Revisiting Plato's Chair: writing and embodying collective memory.
As a provocation, the review I wrote of Plato's Chair in 1985 evaluated Rose English's performance as a piece of dance. By doing so, it implicitly claimed that the words of English's monologue were not as important as the fact that it was improvised and that the performance foregrounded the corporeality of English's presence. What I actually wrote became key, earlier this year, to my remembering the work as part of the 'NOTES on a return' project. There is I believe a tension between the mostly verbal, archival traces of Plato's Chair and those physical aspects of its performance that largely escape the written record because they are embodied experiences that are hard to document and preserve. As critic and historian Ann Daly has wryly observed, the dance works that survive are the ones that have been written about, and this may perhaps prove to be true of Plato's Chair.

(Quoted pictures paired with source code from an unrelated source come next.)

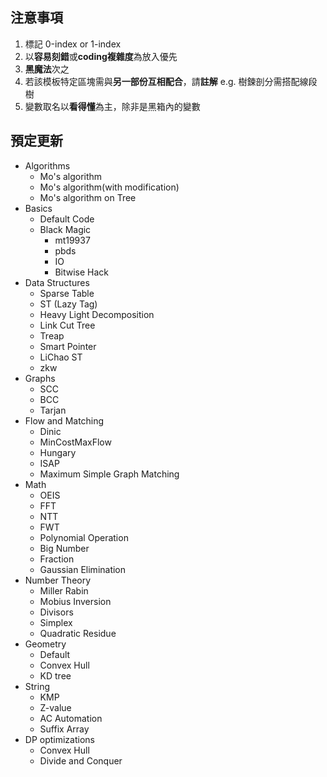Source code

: ## 注意事項
1. 標記 0-index or 1-index
2. 以**容易刻錯**或**coding複雜度**為放入優先
3. **黑魔法**次之
4. 若該模板特定區塊需與**另一部份互相配合**，請**註解**
   e.g. 樹鍊剖分需搭配線段樹
5. 變數取名以**看得懂**為主，除非是黑箱內的變數

## 預定更新
- Algorithms
  - Mo's algorithm
  - Mo's algorithm(with modification)
  - Mo's algorithm on Tree
- Basics
  - Default Code
  - Black Magic
    - mt19937
    - pbds
    - IO
    - Bitwise Hack
- Data Structures
  - Sparse Table
  - ST (Lazy Tag)
  - Heavy Light Decomposition
  - Link Cut Tree
  - Treap
  - Smart Pointer
  - LiChao ST
  - zkw
- Graphs
  - SCC
  - BCC
  - Tarjan
- Flow and Matching
  - Dinic
  - MinCostMaxFlow
  - Hungary
  - ISAP
  - Maximum Simple Graph Matching
- Math
  - OEIS
  - FFT
  - NTT
  - FWT
  - Polynomial Operation
  - Big Number
  - Fraction
  - Gaussian Elimination
- Number Theory
  - Miller Rabin
  - Mobius Inversion
  - Divisors
  - Simplex
  - Quadratic Residue
- Geometry
  - Default
  - Convex Hull
  - KD tree
- String
  - KMP
  - Z-value
  - AC Automation
  - Suffix Array
- DP optimizations
  - Convex Hull
  - Divide and Conquer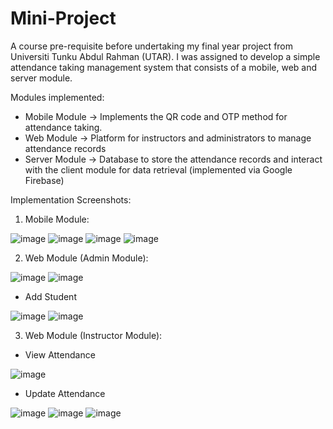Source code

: # Mini-Project
A course pre-requisite before undertaking my final year project from Universiti Tunku Abdul Rahman (UTAR). I was assigned to develop a simple attendance taking management system that consists of a mobile, web and server module.

Modules implemented:
- Mobile Module -> Implements the QR code and OTP method for attendance taking.
- Web Module -> Platform for instructors and administrators to manage attendance records
- Server Module -> Database to store the attendance records and interact with the client module for data retrieval (implemented via Google Firebase)

Implementation Screenshots:

1) Mobile Module:

![image](https://github.com/ShreeVishal/Mini-Project/assets/93562563/1cf4f034-3e41-4240-9386-c382797b92a7)
![image](https://github.com/ShreeVishal/Mini-Project/assets/93562563/101f260b-8024-44d4-93a8-857df07bd875)
![image](https://github.com/ShreeVishal/Mini-Project/assets/93562563/e48ec780-48ce-4641-ae61-eda8fc3a674c)
![image](https://github.com/ShreeVishal/Mini-Project/assets/93562563/307dbda9-b3e2-432b-9a27-8b0214eeadfe)

2) Web Module (Admin Module):

![image](https://github.com/ShreeVishal/Mini-Project/assets/93562563/0e2526ab-f34e-475f-9e0f-b44aeb424182)
![image](https://github.com/ShreeVishal/Mini-Project/assets/93562563/5244f4fa-6fcd-4d05-9c3f-812847d1a5fe)

- Add Student

![image](https://github.com/ShreeVishal/Mini-Project/assets/93562563/697c9f34-94f2-4b59-b772-927c5f70e747)
![image](https://github.com/ShreeVishal/Mini-Project/assets/93562563/124d5de4-7a5b-4aa3-b0d8-4932a83931d3)

3) Web Module (Instructor Module):

- View Attendance

![image](https://github.com/ShreeVishal/Mini-Project/assets/93562563/a2ccdf47-e26d-4e9c-a20c-b41fc9251c4c)

- Update Attendance

![image](https://github.com/ShreeVishal/Mini-Project/assets/93562563/73d0479c-dfcd-4ab9-8624-6ae000c8195a)
![image](https://github.com/ShreeVishal/Mini-Project/assets/93562563/a697b45d-f080-403c-b794-85362aea7e46)
![image](https://github.com/ShreeVishal/Mini-Project/assets/93562563/b65b43c9-4c3d-4e59-b520-e91cec80de2c)

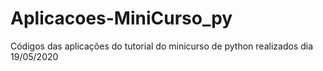 # Aplicacoes-MiniCurso_py
Códigos das aplicações do tutorial do minicurso de python realizados dia 19/05/2020
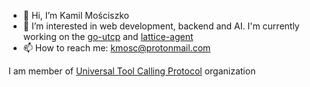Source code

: - 👋 Hi, I’m Kamil Mościszko
- 👀 I’m interested in web development, backend and AI. I'm currently working on the [go-utcp](https://github.com/universal-tool-calling-protocol/go-utcp) and [lattice-agent](https://github.com/Raezil/lattice-agent)
- 📫 How to reach me: kmosc@protonmail.com

I am member of [Universal Tool Calling Protocol](https://github.com/universal-tool-calling-protocol) organization

<!---
Raezil/Raezil is a ✨ special ✨ repository because its `README.md` (this file) appears on your GitHub profile.
You can click the Preview link to take a look at your changes.
--->
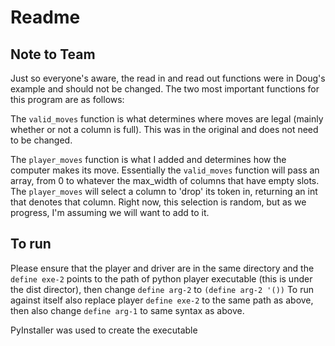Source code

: # Readme

## Note to Team
Just so everyone's aware, the read in and read out functions were in Doug's example and should not be changed. The two most important functions for this program are as follows:

The `valid_moves` function is what determines where moves are legal (mainly whether or not a column is full). This was in the original and does not need to be changed. 

The `player_moves` function is what I added and determines how the computer makes its move. Essentially the `valid_moves` function will pass an array, from 0 to whatever the max_width of columns that have empty slots. The `player_moves` will select a column to 'drop' its token in, returning an int that denotes that column. Right now, this selection is random, but as we progress, I'm assuming we will want to add to it.

## To run
Please ensure that the player and driver are in the same directory and the `define exe-2` points to the path of python player executable (this is under the dist director), then change `define arg-2` to `(define arg-2 '())` 
To run against itself also replace player `define exe-2` to the same path as above, then also change `define arg-1` to same syntax as above.

PyInstaller was used to create the executable
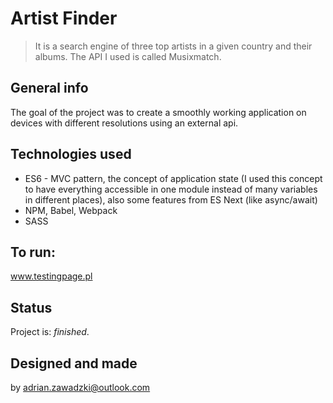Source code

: # Artist Finder  
> It is a search engine of three top artists in a given country and their albums. The API I used is called Musixmatch.

## General info
The goal of the project was to create a smoothly working application on devices with different resolutions using an external api.

## Technologies used
* ES6 - MVC pattern, the concept of application state (I used this concept to have everything accessible in one module instead of many variables in different places), also some features from ES Next (like async/await)
* NPM, Babel, Webpack
* SASS

## To run: 
www.testingpage.pl

## Status
Project is:  _finished_.

## Designed and made
by adrian.zawadzki@outlook.com

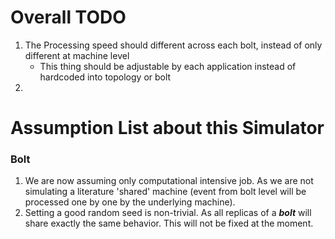 # Overall TODO
1. The Processing speed should different across each bolt, instead of only different at machine level
   - This thing should be adjustable by each application instead of hardcoded into topology or bolt
2. 

# Assumption List about this Simulator

### Bolt
1. We are now assuming only computational intensive job. As we are not simulating a literature 'shared' machine (event from bolt level will be processed one by one by the underlying machine).
2. Setting a good random seed is non-trivial. As all replicas of a ***bolt*** will share exactly the same behavior. This will not be fixed at the moment.
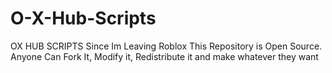 # O-X-Hub-Scripts
OX HUB SCRIPTS
Since Im Leaving Roblox This Repository is Open Source. Anyone Can Fork It, Modify it, Redistribute it and make whatever they want
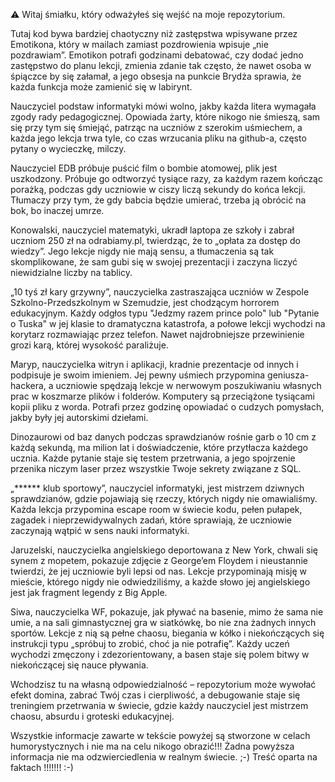 ⚠️ Witaj śmiałku, który odważyłeś się wejść na moje repozytorium.

Tutaj kod bywa bardziej chaotyczny niż zastępstwa wpisywane przez Emotikona, który w mailach zamiast pozdrowienia wpisuje „nie pozdrawiam”.
Emotikon potrafi godzinami debatować, czy dodać jedno zastępstwo do planu lekcji, zmienia zdanie tak często, że nawet osoba w śpiączce by się załamał,
a jego obsesja na punkcie Brydża sprawia, że każda funkcja może zamienić się w labirynt.

Nauczyciel podstaw informatyki mówi wolno, jakby każda litera wymagała zgody rady pedagogicznej. Opowiada żarty, które nikogo nie śmieszą, sam się przy tym się śmiejąć,
patrząc na uczniów z szerokim uśmiechem, a każda jego lekcja trwa tyle, co czas wrzucania pliku na github-a, często pytany o wycieczkę, milczy.

Nauczyciel EDB próbuje puścić film o bombie atomowej, plik jest uszkodzony. Próbuje go odtworzyć tysiące razy, za każdym razem kończąc porażką,
podczas gdy uczniowie w ciszy liczą sekundy do końca lekcji. Tłumaczy przy tym, że gdy babcia będzie umierać, trzeba ją obrócić na bok, bo inaczej umrze.

Konowalski, nauczyciel matematyki, ukradł laptopa ze szkoły i zabrał uczniom 250 zł na odrabiamy.pl, twierdząc, że to „opłata za dostęp do wiedzy”.
Jego lekcje nigdy nie mają sensu, a tłumaczenia są tak skomplikowane, że sam gubi się w swojej prezentacji i zaczyna liczyć niewidzialne liczby na tablicy.

„10 tyś zł kary grzywny”, nauczycielka zastraszająca uczniów w Zespole Szkolno-Przedszkolnym w Szemudzie, jest chodzącym horrorem edukacyjnym.
Każdy odgłos typu "Jedzmy razem prince polo" lub "Pytanie o Tuska" w jej klasie to dramatyczna katastrofa, a połowe lekcji wychodzi na korytarz rozmawiając przez telefon.
Nawet najdrobniejsze przewinienie grozi karą, której wysokość paraliżuje.

Maryp, nauczycielka witryn i aplikacji, kradnie prezentacje od innych i podpisuje je swoim imieniem. Jej pewny uśmiech przypomina geniusza-hackera,
a uczniowie spędzają lekcje w nerwowym poszukiwaniu własnych prac w koszmarze plików i folderów. Komputery są przeciążone tysiącami kopii pliku z worda. 
Potrafi przez godzinę opowiadać o cudzych pomysłach, jakby były jej autorskimi dziełami.

Dinozaurowi od baz danych podczas sprawdzianów rośnie garb o 10 cm z każdą sekundą, ma milion lat i doświadczenie, które przytłacza każdego ucznia.
Każde pytanie staje się testem przetrwania, a jego spojrzenie przenika niczym laser przez wszystkie Twoje sekrety związane z SQL.

„****** klub sportowy”, nauczyciel informatyki, jest mistrzem dziwnych sprawdzianów, gdzie pojawiają się rzeczy, których nigdy nie omawialiśmy. 
Każda lekcja przypomina escape room w świecie kodu, pełen pułapek, zagadek i nieprzewidywalnych zadań, które sprawiają, że uczniowie zaczynają wątpić w sens nauki informatyki.

Jaruzelski, nauczycielka angielskiego deportowana z New York, chwali się synem z mopetem, pokazuje zdjęcie z George’em Floydem i nieustannie twierdzi,
że jej uczniowie byli lepsi od nas. Lekcje przypominają misję w mieście, którego nigdy nie odwiedziliśmy, a każde słowo jej angielskiego jest jak fragment legendy z Big Apple.

Siwa, nauczycielka WF, pokazuje, jak pływać na basenie, mimo że sama nie umie, a na sali gimnastycznej gra w siatkówkę, bo nie zna żadnych innych sportów.
Lekcje z nią są pełne chaosu, biegania w kółko i niekończących się instrukcji typu „spróbuj to zrobić, choć ja nie potrafię”.
Każdy uczeń wychodzi zmęczony i zdezorientowany, a basen staje się polem bitwy w niekończącej się nauce pływania.

Wchodzisz tu na własną odpowiedzialność – repozytorium może wywołać efekt domina, zabrać Twój czas i cierpliwość, a debugowanie staje się treningiem przetrwania w świecie,
gdzie każdy nauczyciel jest mistrzem chaosu, absurdu i groteski edukacyjnej.










Wszystkie informacje zawarte w tekście powyżej są stworzone w celach humorystycznych i nie ma na celu nikogo obrazić!!! 
Żadna powyższa informacja nie ma odzwierciedlenia w realnym świecie. ;-) 
Treść oparta na faktach !!!!!!!   :-)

However performances that draw on those aspects of a radical tradition that are least amenable to preservation can nevertheless transmit communal memories, histories and values -- that may be to some extent unofficial -- from one generation or group to another. Philosopher Maurice Halbwachs argued that recollection of memory is always a social process; there is no individual memory that is not also, in some way, part of the memories that we share with those with whom we are connected. Through reflecting on the written and embodied memories of Rose English's Plato's Chair, this paper considers what kinds of histories and values its recollection transmits.
Citation:Burt, R. (2010) Revisiting Plato's Chair: writing and embodying collective memory. In: Sophia Yadong Hao and Matthew Hearn (eds.) NOTES on a return, Sunderland: Arts Editions North, pp. 69-80.